This is a proposal for a grant to investigate the influence of ideational factors – values and beliefs ? on domestic and international migration in Nepal. We have identified many ideational factors that are hypothesized to have significant influences on migration, including the decision to leave an area and where to relocate. Ideational influences can also combine with socio-economic and demographic structures, family processes, and migration-specific capital in influencing migration. Unfortunately, most migration studies have focused almost exclusively on structural factors, and there is little understanding of the influence of values and beliefs on migration. Our project is designed to fill this important gap by focusing on values and beliefs and how they combine with structural forces to influence the decision to migrate and where to migrate.

We have two aims. First, we will examine how ideational factors influence the rate of migration out of an area, the migration destination, and the rate of subsequent international migration for those who first migrate domestically. Second, we will investigate how ideational factors intersect with socio-economic, demographic, familial, and migration-specific capital factors at the individual, household, and community levels to influence migration.

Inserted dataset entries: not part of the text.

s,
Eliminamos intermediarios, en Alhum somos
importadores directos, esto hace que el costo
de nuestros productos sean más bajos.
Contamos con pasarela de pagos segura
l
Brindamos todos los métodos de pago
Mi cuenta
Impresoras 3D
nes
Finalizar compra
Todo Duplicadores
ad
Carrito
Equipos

We will achieve these aims through an analysis of existing data from the Chitwan Valley Family Study (CVFS) in Nepal. In 2008, the CVFS collected extensive socio-economic, ideational, familial, and demographic information from a sample of Nepalis ages 12-59. From 2008 through 2012, follow-up individual interviews with both migrants and non migrants collected additional information, as did follow-up household interviews. These interviews ascertained residential information about study participants, providing complete migration histories, including the month and year of each move and the destination of that move. This prospective panel study provides a comprehensive view of a large sample of Nepalis and the ideational, socio economic, demographic, familial, and migration-specific capital forces that influence their lives. Having a continuous time series of detailed information about geographical moves, we will be able to study the influences of these factors on multiple dimensions of migration. We will investigate this ideational-socio economic-family model of migration using sophisticated analytic techniques, including event history models, nested logistic regression, and latent class trajectory analysis. Our team is experienced with research in Nepal and in using statistical techniques especially suited to these kinds of data and substantive issues, and will use them to provide unparalleled insights into ideational and socio economic influences on migration.